Leia o excerto e responda à questão:
Se os homens são estes seres da busca e se sua vocação ontológica é humanizar-se, podem, cedo ou tarde, perceber a contradição em que a “educação bancária” pretende mantê-los e engajar-se na luta por sua libertação. Um educador humanista, revolucionário, não há de esperar esta possibilidade. Sua ação, identificando-se, desde logo, com a dos educandos, deve orientar-se no sentido da humanização de ambos. Do pensar autêntico e não no sentido de doação, da entrega do saber. Sua ação deve estar infundida da profunda crença nos homens. Crença no seu poder criador. Isto tudo exige dele que seja um companheiro dos educandos, em suas relações com estes. A educação bancária, em cuja prática se dá a inconciliação educadoreducandos, rechaça este companheirismo. E é lógico que seja assim.

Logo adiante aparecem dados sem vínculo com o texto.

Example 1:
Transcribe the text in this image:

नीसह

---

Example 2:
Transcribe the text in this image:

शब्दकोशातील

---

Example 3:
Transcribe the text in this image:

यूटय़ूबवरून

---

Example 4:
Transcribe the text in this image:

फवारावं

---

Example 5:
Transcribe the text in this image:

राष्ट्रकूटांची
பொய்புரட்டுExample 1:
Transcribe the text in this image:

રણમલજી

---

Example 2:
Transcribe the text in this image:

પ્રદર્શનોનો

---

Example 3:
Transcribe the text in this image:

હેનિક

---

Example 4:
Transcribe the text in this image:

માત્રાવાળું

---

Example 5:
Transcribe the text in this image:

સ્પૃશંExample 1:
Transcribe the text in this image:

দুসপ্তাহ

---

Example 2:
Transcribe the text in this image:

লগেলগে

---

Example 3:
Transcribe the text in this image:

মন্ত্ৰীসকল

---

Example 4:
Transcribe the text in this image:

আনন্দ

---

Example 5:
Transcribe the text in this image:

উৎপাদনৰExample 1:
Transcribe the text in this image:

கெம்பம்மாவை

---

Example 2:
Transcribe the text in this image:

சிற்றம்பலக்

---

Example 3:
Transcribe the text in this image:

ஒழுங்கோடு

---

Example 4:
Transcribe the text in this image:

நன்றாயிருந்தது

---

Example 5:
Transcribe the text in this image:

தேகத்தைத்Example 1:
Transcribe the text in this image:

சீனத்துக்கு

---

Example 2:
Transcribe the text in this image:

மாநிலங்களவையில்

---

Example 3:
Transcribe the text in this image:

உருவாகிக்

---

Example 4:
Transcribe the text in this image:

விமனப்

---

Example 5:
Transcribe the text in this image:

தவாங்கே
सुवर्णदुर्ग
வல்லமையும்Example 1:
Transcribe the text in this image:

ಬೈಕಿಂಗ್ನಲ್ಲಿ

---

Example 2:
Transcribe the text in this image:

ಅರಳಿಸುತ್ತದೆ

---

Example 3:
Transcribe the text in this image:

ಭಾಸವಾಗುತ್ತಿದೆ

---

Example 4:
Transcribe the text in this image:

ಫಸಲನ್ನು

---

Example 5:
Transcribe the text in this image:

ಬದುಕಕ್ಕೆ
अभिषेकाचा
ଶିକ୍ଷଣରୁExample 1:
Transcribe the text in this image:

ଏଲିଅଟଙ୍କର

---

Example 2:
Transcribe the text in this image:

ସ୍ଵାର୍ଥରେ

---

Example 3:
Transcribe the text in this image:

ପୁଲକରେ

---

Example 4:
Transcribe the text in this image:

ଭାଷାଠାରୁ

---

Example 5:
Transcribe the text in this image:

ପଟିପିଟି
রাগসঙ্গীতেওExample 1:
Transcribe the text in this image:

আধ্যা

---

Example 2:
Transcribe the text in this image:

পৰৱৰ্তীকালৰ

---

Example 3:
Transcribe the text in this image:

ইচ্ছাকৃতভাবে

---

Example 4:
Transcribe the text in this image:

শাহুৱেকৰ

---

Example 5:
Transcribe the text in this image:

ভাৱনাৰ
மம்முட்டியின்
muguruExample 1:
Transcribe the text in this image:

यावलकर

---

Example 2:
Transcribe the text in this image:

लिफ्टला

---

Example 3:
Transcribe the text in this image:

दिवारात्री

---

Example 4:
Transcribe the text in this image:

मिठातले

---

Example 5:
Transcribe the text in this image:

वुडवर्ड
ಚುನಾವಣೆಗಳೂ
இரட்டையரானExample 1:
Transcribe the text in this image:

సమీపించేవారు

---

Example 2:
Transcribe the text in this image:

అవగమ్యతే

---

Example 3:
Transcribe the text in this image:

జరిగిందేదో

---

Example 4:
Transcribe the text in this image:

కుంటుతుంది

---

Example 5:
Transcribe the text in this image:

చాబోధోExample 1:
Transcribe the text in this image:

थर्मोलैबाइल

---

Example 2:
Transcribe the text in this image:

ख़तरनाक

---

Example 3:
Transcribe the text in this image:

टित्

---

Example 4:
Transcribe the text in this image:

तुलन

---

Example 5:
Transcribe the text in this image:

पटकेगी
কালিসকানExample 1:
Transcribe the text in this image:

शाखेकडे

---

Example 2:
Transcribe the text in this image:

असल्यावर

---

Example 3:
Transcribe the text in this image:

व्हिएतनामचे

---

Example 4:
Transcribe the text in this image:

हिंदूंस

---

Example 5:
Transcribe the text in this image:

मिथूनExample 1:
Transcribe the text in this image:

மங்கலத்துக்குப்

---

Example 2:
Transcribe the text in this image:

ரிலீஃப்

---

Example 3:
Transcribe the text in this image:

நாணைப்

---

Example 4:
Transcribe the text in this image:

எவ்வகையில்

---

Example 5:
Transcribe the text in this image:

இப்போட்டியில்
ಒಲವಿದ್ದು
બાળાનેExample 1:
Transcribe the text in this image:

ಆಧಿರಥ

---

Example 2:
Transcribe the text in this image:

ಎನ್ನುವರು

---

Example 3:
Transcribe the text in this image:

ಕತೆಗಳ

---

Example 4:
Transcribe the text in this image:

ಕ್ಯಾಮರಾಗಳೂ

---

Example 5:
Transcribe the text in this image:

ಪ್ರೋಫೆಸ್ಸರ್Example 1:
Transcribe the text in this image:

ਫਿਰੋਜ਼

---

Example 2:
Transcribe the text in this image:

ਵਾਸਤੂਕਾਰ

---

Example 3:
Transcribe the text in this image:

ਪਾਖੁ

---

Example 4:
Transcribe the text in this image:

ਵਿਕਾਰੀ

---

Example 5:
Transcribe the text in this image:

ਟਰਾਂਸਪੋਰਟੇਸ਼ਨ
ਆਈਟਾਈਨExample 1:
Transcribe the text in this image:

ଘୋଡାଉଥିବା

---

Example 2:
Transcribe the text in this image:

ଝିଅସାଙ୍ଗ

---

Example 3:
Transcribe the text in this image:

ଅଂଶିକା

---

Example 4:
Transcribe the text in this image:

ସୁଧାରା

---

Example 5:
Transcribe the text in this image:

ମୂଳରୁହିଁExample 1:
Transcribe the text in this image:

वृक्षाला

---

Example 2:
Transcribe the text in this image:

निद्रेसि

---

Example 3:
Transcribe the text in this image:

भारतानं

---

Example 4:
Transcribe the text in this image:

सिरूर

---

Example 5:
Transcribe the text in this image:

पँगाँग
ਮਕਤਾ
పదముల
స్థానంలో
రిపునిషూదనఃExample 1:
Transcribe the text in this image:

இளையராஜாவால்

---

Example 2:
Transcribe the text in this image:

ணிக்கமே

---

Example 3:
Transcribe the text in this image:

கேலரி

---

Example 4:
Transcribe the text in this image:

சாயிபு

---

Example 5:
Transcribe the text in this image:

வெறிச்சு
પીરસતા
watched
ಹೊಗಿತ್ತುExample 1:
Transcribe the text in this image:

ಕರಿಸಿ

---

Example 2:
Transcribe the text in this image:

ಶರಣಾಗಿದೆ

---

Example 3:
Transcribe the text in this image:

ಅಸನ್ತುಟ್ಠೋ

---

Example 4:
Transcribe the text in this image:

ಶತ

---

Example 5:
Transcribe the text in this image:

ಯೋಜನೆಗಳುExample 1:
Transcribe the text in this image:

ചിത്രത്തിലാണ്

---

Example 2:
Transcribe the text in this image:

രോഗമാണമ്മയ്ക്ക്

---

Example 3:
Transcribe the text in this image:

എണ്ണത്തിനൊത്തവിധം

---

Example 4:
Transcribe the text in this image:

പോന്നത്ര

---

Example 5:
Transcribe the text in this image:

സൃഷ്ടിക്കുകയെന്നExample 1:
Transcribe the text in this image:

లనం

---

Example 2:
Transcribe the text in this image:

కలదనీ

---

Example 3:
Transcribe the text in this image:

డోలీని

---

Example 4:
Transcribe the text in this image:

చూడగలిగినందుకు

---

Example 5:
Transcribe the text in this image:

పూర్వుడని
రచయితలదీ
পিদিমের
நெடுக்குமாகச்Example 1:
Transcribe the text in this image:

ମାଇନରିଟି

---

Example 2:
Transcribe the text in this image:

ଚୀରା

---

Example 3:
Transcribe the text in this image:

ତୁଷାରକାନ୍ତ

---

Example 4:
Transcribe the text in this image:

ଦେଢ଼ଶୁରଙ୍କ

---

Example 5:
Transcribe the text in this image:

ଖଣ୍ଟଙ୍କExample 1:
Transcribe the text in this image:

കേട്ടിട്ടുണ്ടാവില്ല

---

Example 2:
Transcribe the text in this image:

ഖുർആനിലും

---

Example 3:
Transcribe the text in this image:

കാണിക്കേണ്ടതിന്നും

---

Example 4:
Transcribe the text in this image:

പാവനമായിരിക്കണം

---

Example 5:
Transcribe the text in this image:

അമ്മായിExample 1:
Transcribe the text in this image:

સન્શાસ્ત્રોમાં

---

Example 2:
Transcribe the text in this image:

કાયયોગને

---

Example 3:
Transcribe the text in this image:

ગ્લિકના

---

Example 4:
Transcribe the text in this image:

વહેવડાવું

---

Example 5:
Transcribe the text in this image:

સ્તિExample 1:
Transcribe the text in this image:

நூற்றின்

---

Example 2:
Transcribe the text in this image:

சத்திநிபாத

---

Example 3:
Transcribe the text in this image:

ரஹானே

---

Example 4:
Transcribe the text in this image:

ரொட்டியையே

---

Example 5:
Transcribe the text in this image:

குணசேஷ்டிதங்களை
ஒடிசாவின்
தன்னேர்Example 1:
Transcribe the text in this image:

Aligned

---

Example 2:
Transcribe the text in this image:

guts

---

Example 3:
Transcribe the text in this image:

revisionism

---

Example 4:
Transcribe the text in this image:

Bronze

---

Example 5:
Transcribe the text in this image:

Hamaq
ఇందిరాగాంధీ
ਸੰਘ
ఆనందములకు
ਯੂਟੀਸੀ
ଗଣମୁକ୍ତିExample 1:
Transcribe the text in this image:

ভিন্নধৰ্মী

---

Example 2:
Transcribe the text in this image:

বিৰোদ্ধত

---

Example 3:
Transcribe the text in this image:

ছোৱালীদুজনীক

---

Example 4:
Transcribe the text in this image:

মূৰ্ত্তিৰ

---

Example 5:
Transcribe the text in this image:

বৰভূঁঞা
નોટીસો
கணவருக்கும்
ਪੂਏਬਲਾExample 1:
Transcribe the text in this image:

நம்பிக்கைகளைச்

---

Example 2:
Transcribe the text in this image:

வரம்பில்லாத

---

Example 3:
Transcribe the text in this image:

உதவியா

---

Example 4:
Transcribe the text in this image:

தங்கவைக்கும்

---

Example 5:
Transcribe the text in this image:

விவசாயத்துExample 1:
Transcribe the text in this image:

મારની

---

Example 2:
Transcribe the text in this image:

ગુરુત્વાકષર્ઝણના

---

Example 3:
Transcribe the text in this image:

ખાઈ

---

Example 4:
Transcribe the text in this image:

No momento em que o educador bancário vivesse a superação da contradição já não seria bancário. Já não faria depósitos. Já não tentaria domesticar. Já não prescreveria. Saber com os educandos, enquanto estes soubessem com ele, seria sua tarefa. Já não estaria a serviço da desumanização. A serviço da opressão, mas a serviço da libertação.
Freire, Paulo. Pedagogia do Oprimido, p. 86-87. Adaptado.
a) Explique o sentido da expressão “educação bancária”, levando em conta a transferência da palavra “bancária” do campo das finanças para o da educação.
b) Como a repetição de “já não” contribui para a construção do sentido do último parágrafo do texto?
a) Para compreender o sentido da expressão “educação bancária”, deve-se considerar que o excerto de Paulo Freire contrapõe a ela outro tipo de educação - por ele defendida -, que seria a "educação libertadora". Confrontando-as, o autor defende que esta outra “[Deve orientar-se no sentido] Do pensar autêntico e não no sentido da doação, da entrega do saber”, pelo que se infere que a educação bancária se limitaria a uma transferência acrítica de conceitos, tal como se transfere valores de uma conta corrente a outra.
Dessa forma, o aluno dessa educação bancária receberia e deveria armazenar uma espécie de “depósito de conhecimentos”, sem o reconhecimento de sua condição de ser pensante, crítico, humanista e humanizado. Na visão de Freire, tal modelo educacional seria uma estratégia para manter os sujeitos passivos diante de uma realidade opressora, sobre a qual não lhes seria facultado refletir.
b) A repetição de “já não” contribuiu para evidenciar o contraponto entre as duas estratégias educacionais. Dado o valor temporal (“já”) e negativo (“não”) da expressão, ela é utilizada para introduzir mudanças implementadas por quem passasse a adotar a educação libertadora (“não seria bancário”, “não faria depósitos”, “não tentaria domesticar”, etc.).